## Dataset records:
________________

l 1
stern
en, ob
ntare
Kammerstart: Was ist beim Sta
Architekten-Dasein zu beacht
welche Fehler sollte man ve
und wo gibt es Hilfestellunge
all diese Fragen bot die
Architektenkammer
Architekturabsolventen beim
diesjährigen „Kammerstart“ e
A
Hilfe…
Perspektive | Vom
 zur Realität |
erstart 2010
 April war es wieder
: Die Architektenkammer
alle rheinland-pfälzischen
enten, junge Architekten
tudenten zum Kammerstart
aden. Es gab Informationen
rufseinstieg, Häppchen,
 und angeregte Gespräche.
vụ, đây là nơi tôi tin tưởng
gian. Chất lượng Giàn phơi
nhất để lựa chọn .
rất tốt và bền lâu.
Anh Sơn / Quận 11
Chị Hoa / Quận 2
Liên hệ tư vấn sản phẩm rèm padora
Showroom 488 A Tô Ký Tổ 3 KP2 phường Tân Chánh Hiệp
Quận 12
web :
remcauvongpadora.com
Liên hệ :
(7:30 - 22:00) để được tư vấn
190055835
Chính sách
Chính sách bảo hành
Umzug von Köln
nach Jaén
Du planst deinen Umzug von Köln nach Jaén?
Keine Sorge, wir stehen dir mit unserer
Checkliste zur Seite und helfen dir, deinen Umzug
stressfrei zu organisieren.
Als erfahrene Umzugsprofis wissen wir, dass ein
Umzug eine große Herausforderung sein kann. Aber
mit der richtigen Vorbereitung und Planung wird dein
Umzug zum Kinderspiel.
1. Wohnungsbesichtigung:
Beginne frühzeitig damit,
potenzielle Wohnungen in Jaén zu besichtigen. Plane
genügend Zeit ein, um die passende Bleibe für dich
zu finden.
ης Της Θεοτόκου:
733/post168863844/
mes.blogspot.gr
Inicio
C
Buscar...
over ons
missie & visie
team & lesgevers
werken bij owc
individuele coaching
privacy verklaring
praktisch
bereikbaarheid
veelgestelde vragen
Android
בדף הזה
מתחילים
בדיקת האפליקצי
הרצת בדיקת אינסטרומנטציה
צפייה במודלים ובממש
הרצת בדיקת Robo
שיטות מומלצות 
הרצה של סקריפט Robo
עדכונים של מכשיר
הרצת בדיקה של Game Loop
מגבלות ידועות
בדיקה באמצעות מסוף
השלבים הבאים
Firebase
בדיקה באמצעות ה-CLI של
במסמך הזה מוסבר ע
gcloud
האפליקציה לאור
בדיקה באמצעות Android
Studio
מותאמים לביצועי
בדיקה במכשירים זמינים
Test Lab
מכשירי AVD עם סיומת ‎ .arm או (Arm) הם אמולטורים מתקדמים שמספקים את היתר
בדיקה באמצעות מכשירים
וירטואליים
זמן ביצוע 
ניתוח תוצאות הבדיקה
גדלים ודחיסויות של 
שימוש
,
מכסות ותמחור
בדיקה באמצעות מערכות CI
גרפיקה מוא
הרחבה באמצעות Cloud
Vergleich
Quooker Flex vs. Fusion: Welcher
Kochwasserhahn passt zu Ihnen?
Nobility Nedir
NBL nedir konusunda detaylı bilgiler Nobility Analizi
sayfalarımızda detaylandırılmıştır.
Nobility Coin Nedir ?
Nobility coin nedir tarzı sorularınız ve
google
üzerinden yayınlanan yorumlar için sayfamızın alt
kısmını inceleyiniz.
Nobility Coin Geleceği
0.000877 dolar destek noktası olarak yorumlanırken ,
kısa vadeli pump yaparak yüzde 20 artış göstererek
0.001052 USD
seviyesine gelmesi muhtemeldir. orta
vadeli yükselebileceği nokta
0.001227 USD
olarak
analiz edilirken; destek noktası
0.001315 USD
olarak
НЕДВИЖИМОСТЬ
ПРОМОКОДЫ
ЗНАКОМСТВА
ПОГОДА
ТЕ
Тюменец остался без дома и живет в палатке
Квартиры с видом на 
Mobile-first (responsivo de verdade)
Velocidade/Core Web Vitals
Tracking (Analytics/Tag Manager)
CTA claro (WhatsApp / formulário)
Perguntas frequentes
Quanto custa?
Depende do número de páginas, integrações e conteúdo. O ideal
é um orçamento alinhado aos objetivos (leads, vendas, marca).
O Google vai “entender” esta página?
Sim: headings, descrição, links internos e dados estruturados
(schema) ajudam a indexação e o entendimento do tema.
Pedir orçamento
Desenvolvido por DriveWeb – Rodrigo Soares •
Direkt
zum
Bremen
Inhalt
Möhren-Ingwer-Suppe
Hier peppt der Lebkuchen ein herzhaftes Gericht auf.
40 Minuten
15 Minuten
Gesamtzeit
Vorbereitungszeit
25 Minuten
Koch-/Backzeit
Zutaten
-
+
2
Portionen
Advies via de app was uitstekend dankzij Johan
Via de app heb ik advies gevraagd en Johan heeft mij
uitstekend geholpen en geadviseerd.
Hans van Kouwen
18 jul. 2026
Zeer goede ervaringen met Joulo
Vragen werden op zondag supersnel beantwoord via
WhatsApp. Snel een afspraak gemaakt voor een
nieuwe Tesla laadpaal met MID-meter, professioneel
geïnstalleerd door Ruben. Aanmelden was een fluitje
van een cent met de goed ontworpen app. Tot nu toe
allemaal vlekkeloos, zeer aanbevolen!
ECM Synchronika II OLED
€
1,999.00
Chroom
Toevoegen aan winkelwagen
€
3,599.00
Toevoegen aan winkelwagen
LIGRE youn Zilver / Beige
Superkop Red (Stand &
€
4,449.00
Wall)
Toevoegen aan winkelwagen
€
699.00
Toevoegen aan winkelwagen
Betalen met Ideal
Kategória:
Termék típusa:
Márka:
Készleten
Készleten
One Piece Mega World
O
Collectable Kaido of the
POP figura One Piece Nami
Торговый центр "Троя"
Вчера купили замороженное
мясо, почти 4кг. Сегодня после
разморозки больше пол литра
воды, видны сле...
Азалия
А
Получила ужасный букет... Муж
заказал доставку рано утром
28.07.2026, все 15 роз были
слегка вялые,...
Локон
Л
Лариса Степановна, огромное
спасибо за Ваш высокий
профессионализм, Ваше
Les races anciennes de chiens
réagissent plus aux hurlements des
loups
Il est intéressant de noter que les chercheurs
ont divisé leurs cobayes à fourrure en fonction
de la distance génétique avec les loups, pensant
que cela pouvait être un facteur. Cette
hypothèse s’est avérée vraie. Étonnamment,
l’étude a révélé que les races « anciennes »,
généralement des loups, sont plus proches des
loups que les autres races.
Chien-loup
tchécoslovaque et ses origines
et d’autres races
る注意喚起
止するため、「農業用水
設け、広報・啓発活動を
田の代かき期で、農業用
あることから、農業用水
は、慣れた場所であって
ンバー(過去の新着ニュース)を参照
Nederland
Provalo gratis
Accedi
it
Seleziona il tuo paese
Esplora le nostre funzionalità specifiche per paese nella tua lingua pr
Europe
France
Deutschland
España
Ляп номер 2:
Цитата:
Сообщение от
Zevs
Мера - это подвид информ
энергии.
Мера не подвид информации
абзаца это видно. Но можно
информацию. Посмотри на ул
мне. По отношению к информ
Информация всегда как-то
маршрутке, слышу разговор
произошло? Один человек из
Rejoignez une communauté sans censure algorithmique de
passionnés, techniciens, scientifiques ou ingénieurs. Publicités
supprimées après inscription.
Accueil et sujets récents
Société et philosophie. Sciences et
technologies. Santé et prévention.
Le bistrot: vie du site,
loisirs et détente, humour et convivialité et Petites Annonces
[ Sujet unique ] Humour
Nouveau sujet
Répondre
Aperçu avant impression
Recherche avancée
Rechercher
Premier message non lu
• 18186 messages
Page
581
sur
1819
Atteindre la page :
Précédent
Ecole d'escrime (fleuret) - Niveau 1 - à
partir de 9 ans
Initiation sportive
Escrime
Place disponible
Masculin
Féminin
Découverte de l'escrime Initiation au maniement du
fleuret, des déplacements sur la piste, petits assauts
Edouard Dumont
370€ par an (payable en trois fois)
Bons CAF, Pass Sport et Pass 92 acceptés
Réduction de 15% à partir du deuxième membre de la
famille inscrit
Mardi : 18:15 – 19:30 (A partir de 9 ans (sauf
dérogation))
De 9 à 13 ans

________________

## Task brief:
Of the entries above, repeat exactly the lines between the line with "Place disponible" and the line with "Réduction de 15%", inclusive, and no others.

## Exercise response:
Place disponible
Masculin
Féminin
Découverte de l'escrime Initiation au maniement du
fleuret, des déplacements sur la piste, petits assauts
Edouard Dumont
370€ par an (payable en trois fois)
Bons CAF, Pass Sport et Pass 92 acceptés
Réduction de 15% à partir du deuxième membre de la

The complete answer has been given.